Let me take you back to a weird and mystical time known as 2008 — the era of MySpace, outfits that involved dressing in multiple, ridiculous layers of clothing, and President-Elect Barack Obama. A simpler time.
I was 13 years old in 2008, and the albums that filled my Microsoft Zune (remember the Zune?!) included Fall Out Boy’s Folie à deux, Panic! At the Disco’s Pretty. Odd., and Paramore’s Riot!. My walls were covered in posters of Brendon Urie and Hayley Williams. Skull and crossbones patterns covered my clothes, all my jeans were skinny, and my MySpace page was filled with angsty lyrics that I believed captured just how "deep" I was: "I got troubled thoughts and a self-esteem to match, what a catch." (That lyric choice has me half shuddering, half capable of seeing myself use it as an Instagram caption in the near future.

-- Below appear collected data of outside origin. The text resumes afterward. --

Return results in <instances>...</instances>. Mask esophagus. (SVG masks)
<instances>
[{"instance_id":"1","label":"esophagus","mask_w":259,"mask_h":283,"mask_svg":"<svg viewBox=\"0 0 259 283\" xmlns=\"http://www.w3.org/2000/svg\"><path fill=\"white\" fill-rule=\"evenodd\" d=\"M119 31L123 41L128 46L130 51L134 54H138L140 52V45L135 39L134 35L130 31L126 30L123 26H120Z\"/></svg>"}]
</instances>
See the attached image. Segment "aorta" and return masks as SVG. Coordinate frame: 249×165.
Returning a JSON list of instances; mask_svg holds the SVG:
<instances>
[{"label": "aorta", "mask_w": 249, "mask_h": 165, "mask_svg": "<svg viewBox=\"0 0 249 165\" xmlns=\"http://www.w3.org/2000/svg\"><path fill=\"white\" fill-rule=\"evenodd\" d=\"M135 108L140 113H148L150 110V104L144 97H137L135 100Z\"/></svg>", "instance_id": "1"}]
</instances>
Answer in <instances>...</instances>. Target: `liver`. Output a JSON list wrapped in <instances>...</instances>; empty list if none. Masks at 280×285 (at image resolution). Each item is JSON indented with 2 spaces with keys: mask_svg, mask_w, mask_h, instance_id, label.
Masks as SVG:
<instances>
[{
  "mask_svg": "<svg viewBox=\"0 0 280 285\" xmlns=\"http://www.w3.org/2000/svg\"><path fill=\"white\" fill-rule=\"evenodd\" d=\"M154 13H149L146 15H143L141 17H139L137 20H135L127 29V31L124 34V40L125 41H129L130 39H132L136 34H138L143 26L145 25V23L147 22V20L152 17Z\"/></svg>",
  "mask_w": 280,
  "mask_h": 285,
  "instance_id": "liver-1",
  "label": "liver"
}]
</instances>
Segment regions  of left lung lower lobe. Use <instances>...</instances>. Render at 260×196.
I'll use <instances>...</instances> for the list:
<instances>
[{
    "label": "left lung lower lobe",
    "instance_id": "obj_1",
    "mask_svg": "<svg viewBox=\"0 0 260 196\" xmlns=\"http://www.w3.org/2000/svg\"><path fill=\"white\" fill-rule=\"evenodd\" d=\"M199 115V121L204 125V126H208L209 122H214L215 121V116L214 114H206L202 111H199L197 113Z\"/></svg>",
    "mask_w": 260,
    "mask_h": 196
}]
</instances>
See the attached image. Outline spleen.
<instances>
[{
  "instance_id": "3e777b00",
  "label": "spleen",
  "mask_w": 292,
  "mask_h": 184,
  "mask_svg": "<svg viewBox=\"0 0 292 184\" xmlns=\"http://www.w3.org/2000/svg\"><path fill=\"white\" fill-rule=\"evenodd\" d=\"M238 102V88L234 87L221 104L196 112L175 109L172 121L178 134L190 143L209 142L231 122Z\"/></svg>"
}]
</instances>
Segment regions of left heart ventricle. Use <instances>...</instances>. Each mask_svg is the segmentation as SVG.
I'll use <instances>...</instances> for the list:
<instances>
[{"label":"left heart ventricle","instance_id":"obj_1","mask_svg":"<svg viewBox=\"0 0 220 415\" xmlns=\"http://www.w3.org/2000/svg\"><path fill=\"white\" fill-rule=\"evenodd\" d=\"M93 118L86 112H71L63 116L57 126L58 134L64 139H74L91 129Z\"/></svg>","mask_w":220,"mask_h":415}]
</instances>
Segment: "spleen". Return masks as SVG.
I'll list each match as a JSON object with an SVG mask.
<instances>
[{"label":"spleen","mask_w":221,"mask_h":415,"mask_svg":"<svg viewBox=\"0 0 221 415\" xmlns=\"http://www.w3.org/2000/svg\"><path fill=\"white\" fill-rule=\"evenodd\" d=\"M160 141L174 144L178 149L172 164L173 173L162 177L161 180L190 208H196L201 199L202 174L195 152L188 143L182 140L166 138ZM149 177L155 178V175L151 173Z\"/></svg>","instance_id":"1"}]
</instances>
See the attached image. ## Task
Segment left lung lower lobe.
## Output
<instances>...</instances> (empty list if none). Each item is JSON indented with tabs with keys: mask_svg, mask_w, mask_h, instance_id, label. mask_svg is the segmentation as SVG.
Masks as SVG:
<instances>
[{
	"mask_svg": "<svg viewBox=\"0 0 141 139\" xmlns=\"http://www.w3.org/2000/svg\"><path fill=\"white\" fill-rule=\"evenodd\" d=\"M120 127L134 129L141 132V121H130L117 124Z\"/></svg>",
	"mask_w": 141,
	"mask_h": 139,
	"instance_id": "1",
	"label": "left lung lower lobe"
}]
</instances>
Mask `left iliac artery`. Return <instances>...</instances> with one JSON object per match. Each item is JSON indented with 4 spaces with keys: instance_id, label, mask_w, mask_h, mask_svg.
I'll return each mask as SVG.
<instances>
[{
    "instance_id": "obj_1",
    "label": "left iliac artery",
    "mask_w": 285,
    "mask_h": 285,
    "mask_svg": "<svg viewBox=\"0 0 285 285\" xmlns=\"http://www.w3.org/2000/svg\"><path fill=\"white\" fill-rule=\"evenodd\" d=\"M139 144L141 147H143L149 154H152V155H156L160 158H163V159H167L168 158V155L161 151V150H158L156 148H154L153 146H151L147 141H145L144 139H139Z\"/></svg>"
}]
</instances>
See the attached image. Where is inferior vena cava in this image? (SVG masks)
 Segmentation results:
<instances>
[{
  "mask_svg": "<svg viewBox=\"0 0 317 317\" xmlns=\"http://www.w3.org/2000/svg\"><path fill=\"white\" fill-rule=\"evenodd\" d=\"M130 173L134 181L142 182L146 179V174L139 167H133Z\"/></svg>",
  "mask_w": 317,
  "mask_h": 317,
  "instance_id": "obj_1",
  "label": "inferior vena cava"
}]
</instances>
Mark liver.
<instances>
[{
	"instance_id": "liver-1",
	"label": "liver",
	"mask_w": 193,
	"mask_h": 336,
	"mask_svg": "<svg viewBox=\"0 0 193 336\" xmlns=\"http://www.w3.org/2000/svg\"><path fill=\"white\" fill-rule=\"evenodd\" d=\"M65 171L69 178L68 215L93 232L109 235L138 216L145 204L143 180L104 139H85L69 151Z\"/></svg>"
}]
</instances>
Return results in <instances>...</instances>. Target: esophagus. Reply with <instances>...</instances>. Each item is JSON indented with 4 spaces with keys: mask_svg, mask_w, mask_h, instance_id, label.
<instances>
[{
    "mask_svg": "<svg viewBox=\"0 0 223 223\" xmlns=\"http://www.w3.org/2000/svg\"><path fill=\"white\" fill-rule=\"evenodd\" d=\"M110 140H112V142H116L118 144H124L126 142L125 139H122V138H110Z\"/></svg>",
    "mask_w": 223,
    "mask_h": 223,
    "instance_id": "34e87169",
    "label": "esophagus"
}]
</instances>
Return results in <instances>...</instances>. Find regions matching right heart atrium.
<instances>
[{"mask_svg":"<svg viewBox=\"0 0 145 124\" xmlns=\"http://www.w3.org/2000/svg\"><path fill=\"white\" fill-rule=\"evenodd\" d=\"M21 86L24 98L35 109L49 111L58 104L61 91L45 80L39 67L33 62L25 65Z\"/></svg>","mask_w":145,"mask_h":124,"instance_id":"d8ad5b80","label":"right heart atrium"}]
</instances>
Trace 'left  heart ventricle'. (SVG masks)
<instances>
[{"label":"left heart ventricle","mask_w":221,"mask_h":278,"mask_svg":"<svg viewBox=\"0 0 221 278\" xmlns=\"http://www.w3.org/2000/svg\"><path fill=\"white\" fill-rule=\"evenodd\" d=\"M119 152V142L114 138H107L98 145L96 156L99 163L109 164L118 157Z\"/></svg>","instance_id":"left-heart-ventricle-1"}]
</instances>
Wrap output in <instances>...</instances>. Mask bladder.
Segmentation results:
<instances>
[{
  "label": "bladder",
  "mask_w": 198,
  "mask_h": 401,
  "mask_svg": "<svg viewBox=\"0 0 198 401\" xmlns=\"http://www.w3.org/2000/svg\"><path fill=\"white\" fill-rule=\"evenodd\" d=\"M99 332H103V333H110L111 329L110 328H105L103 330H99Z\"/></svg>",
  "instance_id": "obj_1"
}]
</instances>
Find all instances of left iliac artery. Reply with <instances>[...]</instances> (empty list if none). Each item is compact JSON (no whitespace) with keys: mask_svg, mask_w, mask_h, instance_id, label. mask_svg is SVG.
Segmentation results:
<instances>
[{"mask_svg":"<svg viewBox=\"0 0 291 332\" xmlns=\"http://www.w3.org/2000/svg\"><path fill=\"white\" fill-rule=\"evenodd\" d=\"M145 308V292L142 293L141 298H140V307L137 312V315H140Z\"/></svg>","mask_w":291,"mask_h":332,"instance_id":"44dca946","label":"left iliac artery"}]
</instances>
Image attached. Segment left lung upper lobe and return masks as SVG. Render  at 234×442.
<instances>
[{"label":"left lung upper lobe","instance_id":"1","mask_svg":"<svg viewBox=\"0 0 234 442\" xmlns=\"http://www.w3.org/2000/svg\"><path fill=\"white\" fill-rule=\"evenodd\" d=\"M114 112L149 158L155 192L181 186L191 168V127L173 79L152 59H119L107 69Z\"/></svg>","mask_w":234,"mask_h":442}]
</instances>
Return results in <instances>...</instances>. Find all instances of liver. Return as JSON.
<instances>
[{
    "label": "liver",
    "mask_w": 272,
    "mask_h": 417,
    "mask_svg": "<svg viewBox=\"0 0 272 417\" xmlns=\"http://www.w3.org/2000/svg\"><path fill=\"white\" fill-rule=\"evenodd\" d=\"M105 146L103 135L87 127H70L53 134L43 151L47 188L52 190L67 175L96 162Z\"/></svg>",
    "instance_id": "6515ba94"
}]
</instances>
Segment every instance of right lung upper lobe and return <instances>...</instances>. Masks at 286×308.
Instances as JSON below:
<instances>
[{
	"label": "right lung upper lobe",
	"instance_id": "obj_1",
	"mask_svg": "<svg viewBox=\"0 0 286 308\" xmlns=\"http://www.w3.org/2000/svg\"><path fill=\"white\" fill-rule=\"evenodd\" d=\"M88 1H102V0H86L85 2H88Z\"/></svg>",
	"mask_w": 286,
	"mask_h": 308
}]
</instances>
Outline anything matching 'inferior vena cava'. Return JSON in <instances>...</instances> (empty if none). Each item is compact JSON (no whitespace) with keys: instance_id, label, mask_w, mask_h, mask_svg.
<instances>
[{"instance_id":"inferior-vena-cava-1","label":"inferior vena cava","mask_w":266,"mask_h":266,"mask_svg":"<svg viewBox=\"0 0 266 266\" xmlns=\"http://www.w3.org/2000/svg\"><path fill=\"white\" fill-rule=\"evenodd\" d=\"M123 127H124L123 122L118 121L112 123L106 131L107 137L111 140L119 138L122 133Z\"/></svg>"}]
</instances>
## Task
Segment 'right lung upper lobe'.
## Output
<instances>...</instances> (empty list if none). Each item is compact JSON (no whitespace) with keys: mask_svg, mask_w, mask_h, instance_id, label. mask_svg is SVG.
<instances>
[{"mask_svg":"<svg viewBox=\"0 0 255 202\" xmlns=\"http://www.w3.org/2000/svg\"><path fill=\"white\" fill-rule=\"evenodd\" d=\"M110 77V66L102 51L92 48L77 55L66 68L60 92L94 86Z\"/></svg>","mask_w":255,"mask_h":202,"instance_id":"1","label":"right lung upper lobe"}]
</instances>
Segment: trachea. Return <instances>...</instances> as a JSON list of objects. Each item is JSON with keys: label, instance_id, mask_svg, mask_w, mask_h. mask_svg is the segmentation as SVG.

I would also have periods of extreme nervousness in which doing simple things like getting ready for school or ordering a sandwich felt like superheroic feats. Voices in my head told me on a continuous loop that I was worthless, useless, and would never amount to much. Every single molecule in my body ached when I would drag myself out of bed. It was like there was a wall of plexiglass between me and everyone else. And the only release my 13-year-old self could find at the time came when I put my headphones on, turned up the volume, and stared out into the void, feeling isolated, empty, and frustrated while trying to figure out what the hell was wrong with me.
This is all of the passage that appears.